* What the exercise asks:
Only lines holding the string "effective" are wanted; copy each one from the material.

* Given data:
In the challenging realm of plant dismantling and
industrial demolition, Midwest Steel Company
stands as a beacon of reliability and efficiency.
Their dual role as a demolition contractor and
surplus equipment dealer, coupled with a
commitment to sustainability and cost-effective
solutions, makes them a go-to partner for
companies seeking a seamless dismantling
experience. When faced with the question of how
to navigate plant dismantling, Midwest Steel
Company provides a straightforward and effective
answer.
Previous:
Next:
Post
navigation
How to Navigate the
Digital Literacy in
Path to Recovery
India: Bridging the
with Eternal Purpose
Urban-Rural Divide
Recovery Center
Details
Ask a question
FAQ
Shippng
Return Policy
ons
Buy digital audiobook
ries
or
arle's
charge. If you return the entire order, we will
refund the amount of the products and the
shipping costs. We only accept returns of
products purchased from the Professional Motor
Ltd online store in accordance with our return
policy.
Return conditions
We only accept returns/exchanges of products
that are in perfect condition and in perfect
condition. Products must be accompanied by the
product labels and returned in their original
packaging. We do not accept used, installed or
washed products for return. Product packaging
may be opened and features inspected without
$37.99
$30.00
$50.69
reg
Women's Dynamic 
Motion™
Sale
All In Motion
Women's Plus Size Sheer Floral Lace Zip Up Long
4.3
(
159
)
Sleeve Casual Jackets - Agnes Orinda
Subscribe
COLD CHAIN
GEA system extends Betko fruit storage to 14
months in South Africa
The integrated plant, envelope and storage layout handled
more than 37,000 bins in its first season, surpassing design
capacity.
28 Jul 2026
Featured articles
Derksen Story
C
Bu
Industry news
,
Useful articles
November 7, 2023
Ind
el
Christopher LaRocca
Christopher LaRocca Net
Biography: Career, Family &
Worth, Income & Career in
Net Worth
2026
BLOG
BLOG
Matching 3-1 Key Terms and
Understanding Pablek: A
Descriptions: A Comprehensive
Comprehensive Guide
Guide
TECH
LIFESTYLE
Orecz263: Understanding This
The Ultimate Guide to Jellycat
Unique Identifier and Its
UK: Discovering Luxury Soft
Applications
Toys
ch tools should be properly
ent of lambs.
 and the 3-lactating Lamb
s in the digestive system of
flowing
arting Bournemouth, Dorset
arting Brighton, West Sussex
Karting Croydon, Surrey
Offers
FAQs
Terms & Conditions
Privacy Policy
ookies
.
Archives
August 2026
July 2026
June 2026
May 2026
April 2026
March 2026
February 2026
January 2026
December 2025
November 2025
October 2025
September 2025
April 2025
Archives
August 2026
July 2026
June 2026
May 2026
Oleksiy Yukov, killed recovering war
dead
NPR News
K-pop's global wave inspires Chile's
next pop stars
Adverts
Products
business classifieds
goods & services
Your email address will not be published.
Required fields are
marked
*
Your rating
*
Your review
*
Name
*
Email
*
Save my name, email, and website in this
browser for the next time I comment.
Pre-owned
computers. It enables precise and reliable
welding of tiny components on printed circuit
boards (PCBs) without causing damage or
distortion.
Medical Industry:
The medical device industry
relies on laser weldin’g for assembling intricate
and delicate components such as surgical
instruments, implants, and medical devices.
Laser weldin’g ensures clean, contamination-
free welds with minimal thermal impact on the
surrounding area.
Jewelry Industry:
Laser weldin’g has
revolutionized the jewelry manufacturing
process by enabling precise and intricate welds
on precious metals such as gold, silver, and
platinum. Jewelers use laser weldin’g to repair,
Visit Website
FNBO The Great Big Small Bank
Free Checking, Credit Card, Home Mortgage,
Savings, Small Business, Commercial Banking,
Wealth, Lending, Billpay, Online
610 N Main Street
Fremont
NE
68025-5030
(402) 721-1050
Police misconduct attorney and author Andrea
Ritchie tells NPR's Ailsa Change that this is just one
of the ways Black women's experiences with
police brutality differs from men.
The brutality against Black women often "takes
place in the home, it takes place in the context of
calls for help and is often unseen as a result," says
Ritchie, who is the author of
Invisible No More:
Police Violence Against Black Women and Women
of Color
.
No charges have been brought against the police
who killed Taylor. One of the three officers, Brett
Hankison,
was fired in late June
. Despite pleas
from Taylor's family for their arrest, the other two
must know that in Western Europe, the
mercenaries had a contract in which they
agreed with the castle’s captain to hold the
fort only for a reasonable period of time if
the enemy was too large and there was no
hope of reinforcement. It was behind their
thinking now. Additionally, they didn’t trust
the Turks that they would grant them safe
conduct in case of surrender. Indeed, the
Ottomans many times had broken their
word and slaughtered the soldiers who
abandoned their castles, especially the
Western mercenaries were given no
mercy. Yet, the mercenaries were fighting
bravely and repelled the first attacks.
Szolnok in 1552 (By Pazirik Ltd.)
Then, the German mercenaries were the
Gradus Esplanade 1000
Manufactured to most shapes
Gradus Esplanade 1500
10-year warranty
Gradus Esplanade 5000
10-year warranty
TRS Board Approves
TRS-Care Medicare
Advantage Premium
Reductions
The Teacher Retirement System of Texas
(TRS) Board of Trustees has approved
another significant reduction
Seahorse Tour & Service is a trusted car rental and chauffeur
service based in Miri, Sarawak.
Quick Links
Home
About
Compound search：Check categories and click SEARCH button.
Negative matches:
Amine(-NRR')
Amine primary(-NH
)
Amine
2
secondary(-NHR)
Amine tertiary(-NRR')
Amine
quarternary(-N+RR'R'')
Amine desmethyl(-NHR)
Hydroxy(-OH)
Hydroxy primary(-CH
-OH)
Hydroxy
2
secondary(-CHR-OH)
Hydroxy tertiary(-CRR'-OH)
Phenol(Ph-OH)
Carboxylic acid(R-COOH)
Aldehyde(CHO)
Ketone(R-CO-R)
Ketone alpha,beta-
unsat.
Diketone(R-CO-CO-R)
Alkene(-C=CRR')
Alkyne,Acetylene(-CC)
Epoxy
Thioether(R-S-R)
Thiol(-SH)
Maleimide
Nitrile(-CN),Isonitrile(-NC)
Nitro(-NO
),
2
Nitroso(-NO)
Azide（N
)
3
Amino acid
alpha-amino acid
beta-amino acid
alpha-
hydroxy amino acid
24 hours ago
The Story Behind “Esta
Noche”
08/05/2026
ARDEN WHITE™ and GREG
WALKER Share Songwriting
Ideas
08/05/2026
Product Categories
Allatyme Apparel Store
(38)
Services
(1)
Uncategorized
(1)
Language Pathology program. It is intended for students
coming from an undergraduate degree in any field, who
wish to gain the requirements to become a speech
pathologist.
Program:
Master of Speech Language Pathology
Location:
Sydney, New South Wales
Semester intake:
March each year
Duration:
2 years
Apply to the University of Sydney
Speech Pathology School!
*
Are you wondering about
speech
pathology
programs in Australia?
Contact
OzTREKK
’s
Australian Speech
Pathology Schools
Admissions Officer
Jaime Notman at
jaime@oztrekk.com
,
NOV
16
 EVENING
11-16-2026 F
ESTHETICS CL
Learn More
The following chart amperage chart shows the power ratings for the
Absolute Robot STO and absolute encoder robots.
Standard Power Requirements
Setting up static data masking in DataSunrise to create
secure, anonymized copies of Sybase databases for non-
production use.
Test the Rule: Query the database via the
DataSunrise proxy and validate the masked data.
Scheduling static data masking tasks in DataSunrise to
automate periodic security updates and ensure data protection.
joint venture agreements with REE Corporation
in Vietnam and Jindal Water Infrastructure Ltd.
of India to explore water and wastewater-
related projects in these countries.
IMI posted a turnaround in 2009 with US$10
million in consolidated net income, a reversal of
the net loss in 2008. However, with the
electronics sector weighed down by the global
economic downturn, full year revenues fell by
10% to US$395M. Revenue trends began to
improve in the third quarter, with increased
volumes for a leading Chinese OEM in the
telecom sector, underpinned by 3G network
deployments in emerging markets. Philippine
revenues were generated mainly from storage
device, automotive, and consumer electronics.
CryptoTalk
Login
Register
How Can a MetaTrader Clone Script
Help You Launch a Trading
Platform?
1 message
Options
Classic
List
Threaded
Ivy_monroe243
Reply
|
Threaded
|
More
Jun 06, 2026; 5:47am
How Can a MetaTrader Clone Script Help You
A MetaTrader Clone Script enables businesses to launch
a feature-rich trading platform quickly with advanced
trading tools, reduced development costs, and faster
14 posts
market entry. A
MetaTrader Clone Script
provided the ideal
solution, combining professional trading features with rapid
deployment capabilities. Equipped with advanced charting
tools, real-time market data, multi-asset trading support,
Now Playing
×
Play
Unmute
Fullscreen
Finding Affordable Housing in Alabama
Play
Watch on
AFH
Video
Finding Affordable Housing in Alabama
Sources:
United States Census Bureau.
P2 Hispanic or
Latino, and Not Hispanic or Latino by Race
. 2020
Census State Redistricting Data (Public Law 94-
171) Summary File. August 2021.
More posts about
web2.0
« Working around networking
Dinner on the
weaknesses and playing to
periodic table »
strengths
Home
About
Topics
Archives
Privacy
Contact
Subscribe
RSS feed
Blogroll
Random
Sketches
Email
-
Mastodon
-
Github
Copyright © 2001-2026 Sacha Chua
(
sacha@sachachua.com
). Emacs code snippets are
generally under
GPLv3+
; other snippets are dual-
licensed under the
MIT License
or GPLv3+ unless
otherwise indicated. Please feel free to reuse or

* Finished task:
commitment to sustainability and cost-effective
Company provides a straightforward and effective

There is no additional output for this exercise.